Archbishop calls for immigration reform
The time is now for comprehensive immigration reform to address the estimated 11 million undocumented U.S. residents, San Francisco Archbishop George Niederauer said Friday.
And he said the failure of the federal government to address immigration reform may cause more states to pass laws similar to Arizona’s.
“This should not be an ‘amnesty. Nor are we asking for ‘open borders,’” Archbishop Niederauer said.
Archbishop Niederauer spoke in front of historic Mission Dolores with a woman, Rosa, a married mother of four who is fighting deportation on an expired visa.
“Yes, to undocumented people -- you belong in the line for citizenship but because you just joined the line you belong at the end of the line,” he said.

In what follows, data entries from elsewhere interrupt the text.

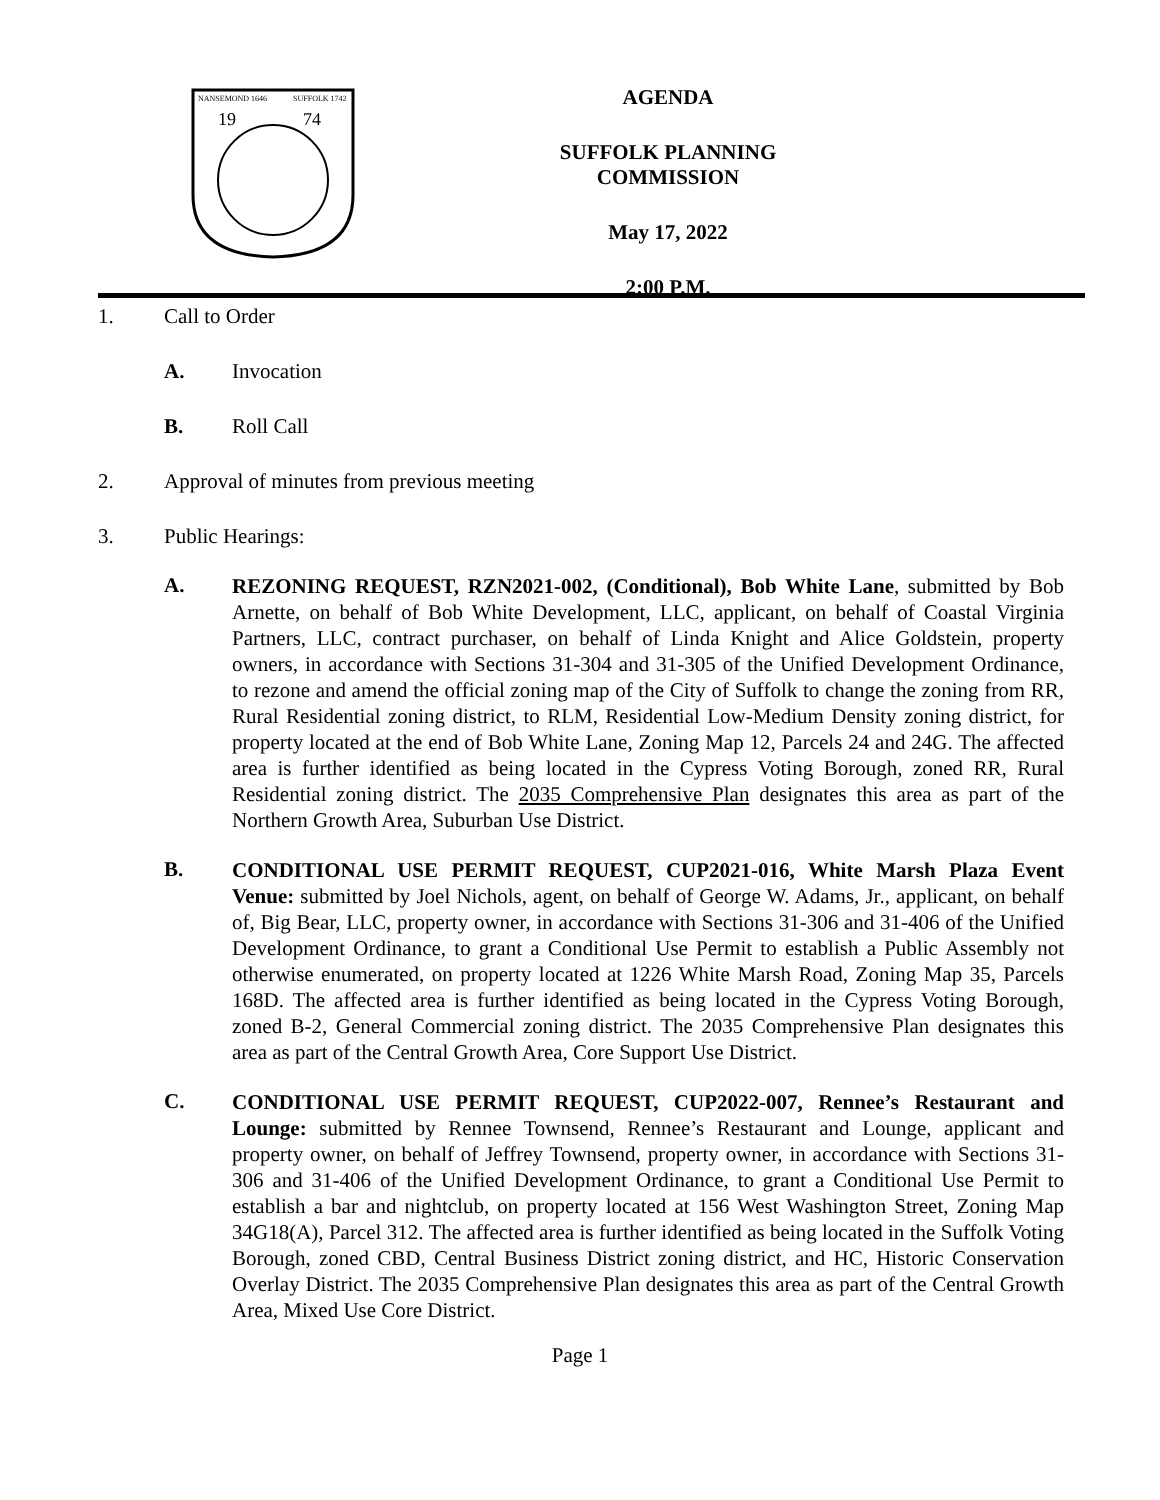NANSEMOND 1646
SUFFOLK 1742
19
74
AGENDA
SUFFOLK PLANNING COMMISSION
May 17, 2022
2:00 P.M.
1. Call to Order
A. Invocation
B. Roll Call
2. Approval of minutes from previous meeting
3. Public Hearings:
A. REZONING REQUEST, RZN2021-002, (Conditional), Bob White Lane, submitted by Bob Arnette, on behalf of Bob White Development, LLC, applicant, on behalf of Coastal Virginia Partners, LLC, contract purchaser, on behalf of Linda Knight and Alice Goldstein, property owners, in accordance with Sections 31-304 and 31-305 of the Unified Development Ordinance, to rezone and amend the official zoning map of the City of Suffolk to change the zoning from RR, Rural Residential zoning district, to RLM, Residential Low-Medium Density zoning district, for property located at the end of Bob White Lane, Zoning Map 12, Parcels 24 and 24G. The affected area is further identified as being located in the Cypress Voting Borough, zoned RR, Rural Residential zoning district. The 2035 Comprehensive Plan designates this area as part of the Northern Growth Area, Suburban Use District.
B. CONDITIONAL USE PERMIT REQUEST, CUP2021-016, White Marsh Plaza Event Venue: submitted by Joel Nichols, agent, on behalf of George W. Adams, Jr., applicant, on behalf of, Big Bear, LLC, property owner, in accordance with Sections 31-306 and 31-406 of the Unified Development Ordinance, to grant a Conditional Use Permit to establish a Public Assembly not otherwise enumerated, on property located at 1226 White Marsh Road, Zoning Map 35, Parcels 168D. The affected area is further identified as being located in the Cypress Voting Borough, zoned B-2, General Commercial zoning district. The 2035 Comprehensive Plan designates this area as part of the Central Growth Area, Core Support Use District.
C. CONDITIONAL USE PERMIT REQUEST, CUP2022-007, Rennee’s Restaurant and Lounge: submitted by Rennee Townsend, Rennee’s Restaurant and Lounge, applicant and property owner, on behalf of Jeffrey Townsend, property owner, in accordance with Sections 31-306 and 31-406 of the Unified Development Ordinance, to grant a Conditional Use Permit to establish a bar and nightclub, on property located at 156 West Washington Street, Zoning Map 34G18(A), Parcel 312. The affected area is further identified as being located in the Suffolk Voting Borough, zoned CBD, Central Business District zoning district, and HC, Historic Conservation Overlay District. The 2035 Comprehensive Plan designates this area as part of the Central Growth Area, Mixed Use Core District.
Page 1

Later speaking to reporters, the archbishop said Congress needs to act and if it doesn’t more states will follow Arizona’s example of a crackdown on undocumented residents.
"They did it for health care; I would like to see them do it for immigration,” Archbishop Niederauer said.
The U.S. bishops have long called for a series of measures that would allow undocumented people to come “out of the shadows,” create a work permit system for foreign nationals, and increase the number of family and employment visas.
While both President Barack Obama and former President George W. Bush support the reform, it has stalled in Congress. Two polls published in May indicate a majority of Americans support the stringent measures embodied in the Arizona law, a law opposed by all of Arizona’s bishops.
“SB 1070 (the Arizona law) gives law enforcement officials powers to detain and arrest individuals based on a very low legal standard, possibly leading to the profiling of individuals based upon their appearance, manner of speaking, or ethnicity,” said George Wesolek, director of the Archdiocese of San Francisco's Office of Public Policy and Social Concerns, which organized Friday’s press conference.
“Reform legislation is long overdue and there can be no better time than now to change our immigration laws,” said Archbishop Niederauer, who was accompanied by Auxiliary Bishop William Justice.
The archbishop and Bishop Justice issued a joint statement reiterating their and the U.S. bishops’ longstanding support for immigration reform, and referred to recent statements by Salt Lake City Bishop John Wester, chairman of the U.S. Conference of Catholic Bishops’ Committee on Migration.
Rosa said she, her husband and 22-year-old daughter are fighting deportation on expired visas. Three younger children, ages 19, 8 and 5, were born in this country, and she is waiting for her 19-year-old son to turn 21 so he can apply for residency for the rest of his family.
In the meantime, a 6 a.m. raid and threat of deportation, after more than 10 years of legal attempts to stay, has the family living on edge.
“The American Dream is becoming an American nightmare,” said Rosa, who said she came to the U.S. from Mexico in 1989.
She reports to the Immigration and Naturalization Service each month, via a deal worked out by a new attorney. The family had worked with another attorney from 1997 until the deportation raid earlier this year, she said.
Rosa said she employs 28 people in a business. “Since we have come to this country we have worked hard, paid taxes.”
The U.S. bishops support rewriting the immigration system “to bring the 11 million undocumented out of the shadows, register them with the government, require them to pay a fine and any taxes owed, and require them to learn English and work as they wait in the back of the line for a chance for citizenship,“ Bishop Wester said in a recent interview with Our Sunday Visitor Newsweekly, which was cited in the San Francisco bishops’ written statement.
The U.S. bishops also support an increase in family-based and employment-based visas so that immigrant families could migrate to the United States in a safe, legal and controlled manner, and not be subject to the abuse of human smugglers or to death in the desert, the bishops said.
The U.S. bishops believe that the “broken U.S. immigration system contributes to the exploitation of migrant workers in the workplace; their abuse by ruthless smugglers; and their deaths in the desert as they seek to find work to support their families,” Bishop Wester said.
"They come illegally because there are insufficient visas under the current system to come legally," he said. "Our system contains only 5,000 permanent visas for unskilled laborers to come to the United States, but the demand for their work is much higher, since as many as 300,000 undocumented people each year are absorbed into the U.S. work force."
“We know and respect these good people because they pray in our churches with us and they send their children to our schools,” Archbishop Niederauer and Bishop Justice said in their statement.
“Many of them are undocumented. Many have been here for decades, raised families, started businesses," they said. "It is our belief as their pastors that they should be given a chance to right the wrong of their undocumented status.”